== What the task requires ==
Find every line in the records below that holds the word "Lines" and copy it.
Material shown below:
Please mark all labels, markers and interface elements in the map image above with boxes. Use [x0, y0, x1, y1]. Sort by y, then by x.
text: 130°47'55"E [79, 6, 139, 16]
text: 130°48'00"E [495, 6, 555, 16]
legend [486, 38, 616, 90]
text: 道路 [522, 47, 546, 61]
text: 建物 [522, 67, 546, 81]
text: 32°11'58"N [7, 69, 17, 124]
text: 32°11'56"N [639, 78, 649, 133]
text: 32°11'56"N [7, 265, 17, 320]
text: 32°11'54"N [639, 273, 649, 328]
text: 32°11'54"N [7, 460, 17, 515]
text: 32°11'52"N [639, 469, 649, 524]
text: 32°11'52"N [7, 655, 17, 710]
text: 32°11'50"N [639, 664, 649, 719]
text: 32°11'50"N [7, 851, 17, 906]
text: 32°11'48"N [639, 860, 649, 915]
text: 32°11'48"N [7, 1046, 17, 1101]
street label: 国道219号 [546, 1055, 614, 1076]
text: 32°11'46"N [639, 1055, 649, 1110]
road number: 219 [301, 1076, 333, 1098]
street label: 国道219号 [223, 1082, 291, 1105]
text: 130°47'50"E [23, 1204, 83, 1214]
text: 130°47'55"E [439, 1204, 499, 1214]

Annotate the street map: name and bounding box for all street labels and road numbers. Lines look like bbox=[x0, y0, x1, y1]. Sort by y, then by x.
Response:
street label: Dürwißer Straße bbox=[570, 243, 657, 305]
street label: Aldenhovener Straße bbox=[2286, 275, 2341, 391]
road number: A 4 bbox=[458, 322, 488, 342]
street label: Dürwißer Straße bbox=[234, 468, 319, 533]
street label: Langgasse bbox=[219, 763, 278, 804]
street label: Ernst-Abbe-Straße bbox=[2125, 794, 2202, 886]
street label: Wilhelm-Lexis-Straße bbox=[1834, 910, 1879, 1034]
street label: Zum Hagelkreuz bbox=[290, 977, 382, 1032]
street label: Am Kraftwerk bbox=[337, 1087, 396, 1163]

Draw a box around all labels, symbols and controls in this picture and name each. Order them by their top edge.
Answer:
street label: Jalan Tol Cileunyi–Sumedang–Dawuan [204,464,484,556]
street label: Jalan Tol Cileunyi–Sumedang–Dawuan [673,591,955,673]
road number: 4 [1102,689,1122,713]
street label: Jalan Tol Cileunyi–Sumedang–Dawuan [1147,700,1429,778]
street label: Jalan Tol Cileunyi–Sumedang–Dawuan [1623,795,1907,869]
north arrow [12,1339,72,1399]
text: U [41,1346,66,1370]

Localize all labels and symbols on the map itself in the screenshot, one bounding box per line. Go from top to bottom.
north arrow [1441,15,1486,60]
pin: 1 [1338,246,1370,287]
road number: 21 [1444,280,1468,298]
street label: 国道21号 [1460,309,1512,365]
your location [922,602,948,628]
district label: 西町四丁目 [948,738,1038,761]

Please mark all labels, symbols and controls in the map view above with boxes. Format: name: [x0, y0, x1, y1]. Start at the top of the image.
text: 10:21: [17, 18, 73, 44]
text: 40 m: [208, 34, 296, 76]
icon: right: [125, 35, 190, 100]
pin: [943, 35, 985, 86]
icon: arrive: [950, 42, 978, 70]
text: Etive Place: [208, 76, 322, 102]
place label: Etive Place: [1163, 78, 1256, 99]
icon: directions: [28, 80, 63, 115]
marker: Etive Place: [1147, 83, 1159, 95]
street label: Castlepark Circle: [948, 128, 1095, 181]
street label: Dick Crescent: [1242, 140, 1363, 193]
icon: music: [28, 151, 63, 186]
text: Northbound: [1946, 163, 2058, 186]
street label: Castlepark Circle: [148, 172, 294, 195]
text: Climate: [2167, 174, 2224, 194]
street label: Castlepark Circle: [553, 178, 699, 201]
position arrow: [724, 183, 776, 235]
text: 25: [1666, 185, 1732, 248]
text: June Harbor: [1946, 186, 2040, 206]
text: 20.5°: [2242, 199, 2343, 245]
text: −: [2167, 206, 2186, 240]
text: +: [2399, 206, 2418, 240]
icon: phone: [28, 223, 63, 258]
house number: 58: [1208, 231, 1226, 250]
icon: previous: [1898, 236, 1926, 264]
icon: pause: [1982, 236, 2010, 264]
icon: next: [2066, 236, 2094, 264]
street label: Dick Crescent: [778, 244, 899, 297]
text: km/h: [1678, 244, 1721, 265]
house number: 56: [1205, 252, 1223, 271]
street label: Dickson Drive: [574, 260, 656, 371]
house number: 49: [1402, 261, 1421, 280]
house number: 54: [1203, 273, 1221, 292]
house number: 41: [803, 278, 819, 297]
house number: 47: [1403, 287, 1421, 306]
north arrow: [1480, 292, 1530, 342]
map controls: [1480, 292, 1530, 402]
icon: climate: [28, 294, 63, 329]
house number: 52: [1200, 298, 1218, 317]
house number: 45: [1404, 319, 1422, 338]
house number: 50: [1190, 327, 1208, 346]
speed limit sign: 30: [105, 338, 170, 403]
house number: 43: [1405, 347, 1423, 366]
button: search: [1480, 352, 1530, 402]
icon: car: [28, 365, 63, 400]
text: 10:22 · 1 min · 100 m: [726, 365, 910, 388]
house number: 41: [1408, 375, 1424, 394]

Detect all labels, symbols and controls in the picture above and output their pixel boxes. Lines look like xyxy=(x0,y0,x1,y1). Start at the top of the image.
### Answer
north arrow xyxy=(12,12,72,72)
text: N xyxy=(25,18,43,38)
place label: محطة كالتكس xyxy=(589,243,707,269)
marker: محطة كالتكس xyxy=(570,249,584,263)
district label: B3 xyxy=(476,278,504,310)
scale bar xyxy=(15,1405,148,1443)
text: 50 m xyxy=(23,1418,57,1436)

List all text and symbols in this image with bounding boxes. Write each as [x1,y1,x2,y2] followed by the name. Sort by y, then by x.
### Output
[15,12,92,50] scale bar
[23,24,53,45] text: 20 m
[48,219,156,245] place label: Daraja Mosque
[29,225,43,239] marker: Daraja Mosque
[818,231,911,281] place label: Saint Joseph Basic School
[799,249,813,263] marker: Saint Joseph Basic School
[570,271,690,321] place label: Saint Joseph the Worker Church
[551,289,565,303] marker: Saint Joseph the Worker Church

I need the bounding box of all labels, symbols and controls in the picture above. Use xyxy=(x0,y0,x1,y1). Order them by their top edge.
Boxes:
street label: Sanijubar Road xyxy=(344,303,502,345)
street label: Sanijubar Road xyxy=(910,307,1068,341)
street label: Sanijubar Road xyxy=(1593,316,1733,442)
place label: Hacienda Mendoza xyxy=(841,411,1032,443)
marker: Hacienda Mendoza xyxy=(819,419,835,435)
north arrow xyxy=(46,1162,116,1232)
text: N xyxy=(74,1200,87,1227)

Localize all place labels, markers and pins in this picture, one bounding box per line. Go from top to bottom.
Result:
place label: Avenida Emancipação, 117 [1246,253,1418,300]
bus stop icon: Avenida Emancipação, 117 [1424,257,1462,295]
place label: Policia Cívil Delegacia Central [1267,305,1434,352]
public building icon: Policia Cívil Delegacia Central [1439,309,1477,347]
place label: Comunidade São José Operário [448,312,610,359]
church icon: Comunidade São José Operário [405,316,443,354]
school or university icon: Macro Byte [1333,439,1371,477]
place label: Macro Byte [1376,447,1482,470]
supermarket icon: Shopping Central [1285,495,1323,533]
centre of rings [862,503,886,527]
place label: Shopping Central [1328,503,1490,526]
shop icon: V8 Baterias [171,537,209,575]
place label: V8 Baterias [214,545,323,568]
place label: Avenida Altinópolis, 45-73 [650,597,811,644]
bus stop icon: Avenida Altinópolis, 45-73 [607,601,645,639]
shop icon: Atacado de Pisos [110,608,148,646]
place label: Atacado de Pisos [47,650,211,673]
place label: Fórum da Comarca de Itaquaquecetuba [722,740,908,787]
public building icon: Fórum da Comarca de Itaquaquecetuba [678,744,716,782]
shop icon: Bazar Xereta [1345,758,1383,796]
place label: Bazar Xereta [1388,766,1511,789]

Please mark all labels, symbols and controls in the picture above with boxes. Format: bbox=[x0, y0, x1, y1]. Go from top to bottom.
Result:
End of Material shown.
== Reply to the exercise ==
Annotate the street map: name and bounding box for all street labels and road numbers. Lines look like bbox=[x0, y0, x1, y1]. Sort by y, then by x.
Detect all labels, symbols and controls in the picture above and output their pixel boxes. Lines look like xyxy=(x0,y0,x1,y1). Start at the top of the image.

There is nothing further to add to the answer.